Dataset entries
***

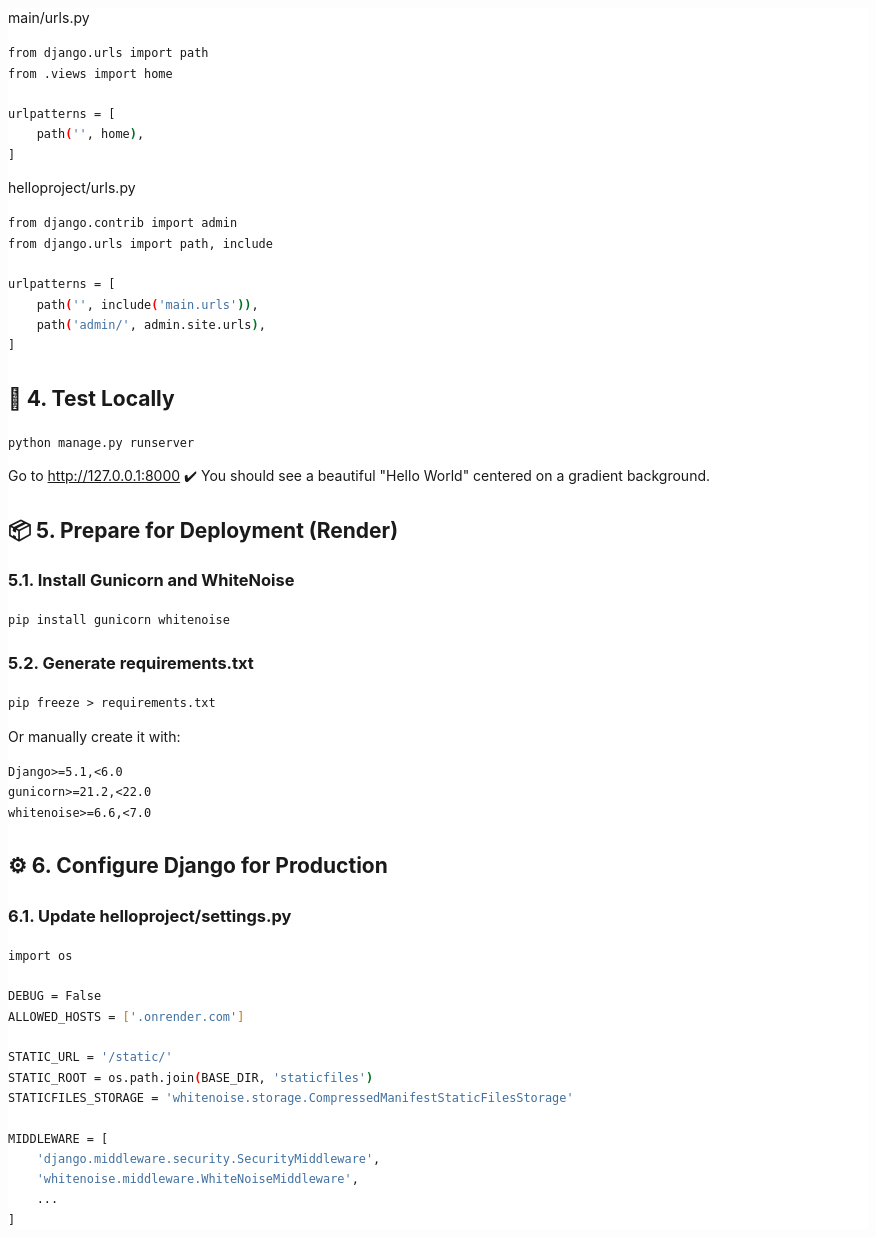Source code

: main/urls.py

```bash
from django.urls import path
from .views import home

urlpatterns = [
    path('', home),
]
```

helloproject/urls.py
```bash
from django.contrib import admin
from django.urls import path, include

urlpatterns = [
    path('', include('main.urls')),
    path('admin/', admin.site.urls),
]
```

## 🧪 4. Test Locally
```bash
python manage.py runserver
```
Go to http://127.0.0.1:8000
✔️ You should see a beautiful "Hello World" centered on a gradient background.


## 📦 5. Prepare for Deployment (Render)
### 5.1. Install Gunicorn and WhiteNoise
```bash
pip install gunicorn whitenoise
```
### 5.2. Generate requirements.txt
```
pip freeze > requirements.txt
```
Or manually create it with:

```txt
Django>=5.1,<6.0
gunicorn>=21.2,<22.0
whitenoise>=6.6,<7.0
```

## ⚙️ 6. Configure Django for Production
### 6.1. Update helloproject/settings.py
```bash
import os

DEBUG = False
ALLOWED_HOSTS = ['.onrender.com']

STATIC_URL = '/static/'
STATIC_ROOT = os.path.join(BASE_DIR, 'staticfiles')
STATICFILES_STORAGE = 'whitenoise.storage.CompressedManifestStaticFilesStorage'

MIDDLEWARE = [
    'django.middleware.security.SecurityMiddleware',
    'whitenoise.middleware.WhiteNoiseMiddleware',
    ...
]
```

***

Task brief.
Leaving out the pictures, repeat all the entries exactly as they stand.

Result of the task.
Source code

: main/urls.py

```bash
from django.urls import path
from .views import home

urlpatterns = [
    path('', home),
]
```

helloproject/urls.py
```bash
from django.contrib import admin
from django.urls import path, include

urlpatterns = [
    path('', include('main.urls')),
    path('admin/', admin.site.urls),
]
```

## 🧪 4. Test Locally
```bash
python manage.py runserver
```
Go to http://127.0.0.1:8000
✔️ You should see a beautiful "Hello World" centered on a gradient background.


## 📦 5. Prepare for Deployment (Render)
### 5.1. Install Gunicorn and WhiteNoise
```bash
pip install gunicorn whitenoise
```
### 5.2. Generate requirements.txt
```
pip freeze > requirements.txt
```
Or manually create it with:

```txt
Django>=5.1,<6.0
gunicorn>=21.2,<22.0
whitenoise>=6.6,<7.0
```

## ⚙️ 6. Configure Django for Production
### 6.1. Update helloproject/settings.py
```bash
import os

DEBUG = False
ALLOWED_HOSTS = ['.onrender.com']

STATIC_URL = '/static/'
STATIC_ROOT = os.path.join(BASE_DIR, 'staticfiles')
STATICFILES_STORAGE = 'whitenoise.storage.CompressedManifestStaticFilesStorage'

MIDDLEWARE = [
    'django.middleware.security.SecurityMiddleware',
    'whitenoise.middleware.WhiteNoiseMiddleware',
    ...
]
```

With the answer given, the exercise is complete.